**Input**:
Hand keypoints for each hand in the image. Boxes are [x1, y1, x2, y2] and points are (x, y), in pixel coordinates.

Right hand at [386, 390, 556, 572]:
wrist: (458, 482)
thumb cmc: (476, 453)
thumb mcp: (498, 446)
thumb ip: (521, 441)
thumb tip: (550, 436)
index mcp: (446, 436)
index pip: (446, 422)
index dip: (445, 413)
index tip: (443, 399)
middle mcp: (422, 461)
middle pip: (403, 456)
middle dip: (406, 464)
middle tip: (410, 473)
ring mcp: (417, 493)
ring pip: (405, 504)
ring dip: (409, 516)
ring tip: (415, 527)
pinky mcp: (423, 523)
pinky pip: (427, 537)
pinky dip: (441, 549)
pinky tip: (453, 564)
...
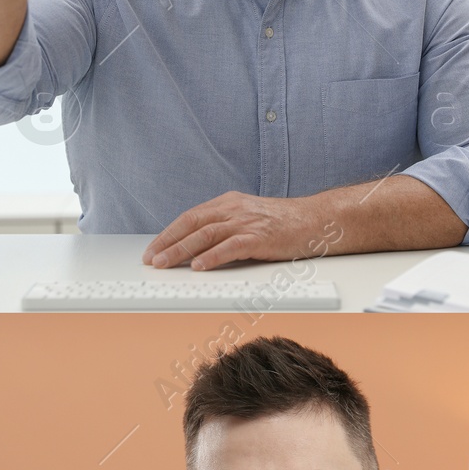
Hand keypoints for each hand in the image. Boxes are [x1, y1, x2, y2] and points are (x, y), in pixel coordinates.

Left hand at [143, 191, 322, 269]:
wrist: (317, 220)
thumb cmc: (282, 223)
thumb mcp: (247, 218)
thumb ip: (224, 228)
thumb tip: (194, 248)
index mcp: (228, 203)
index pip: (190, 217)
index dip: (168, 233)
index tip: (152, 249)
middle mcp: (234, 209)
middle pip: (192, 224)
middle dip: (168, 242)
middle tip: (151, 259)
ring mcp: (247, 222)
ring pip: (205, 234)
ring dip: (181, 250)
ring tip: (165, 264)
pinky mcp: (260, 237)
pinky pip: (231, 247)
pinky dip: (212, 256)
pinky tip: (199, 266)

**Your goal**:
Every line above from the line with "middle pip: (192, 224)" to the line with "pinky tip: (199, 266)" is wanted, ends included; write them out exactly and add no other line.

**Result for this exercise**:
middle pip: (192, 224)
middle dip: (168, 242)
middle tip: (151, 259)
ring mcp: (247, 222)
ring pip: (205, 234)
ring dip: (181, 250)
ring tip: (165, 264)
pinky mcp: (260, 237)
pinky pip: (231, 247)
pinky dip: (212, 256)
pinky tip: (199, 266)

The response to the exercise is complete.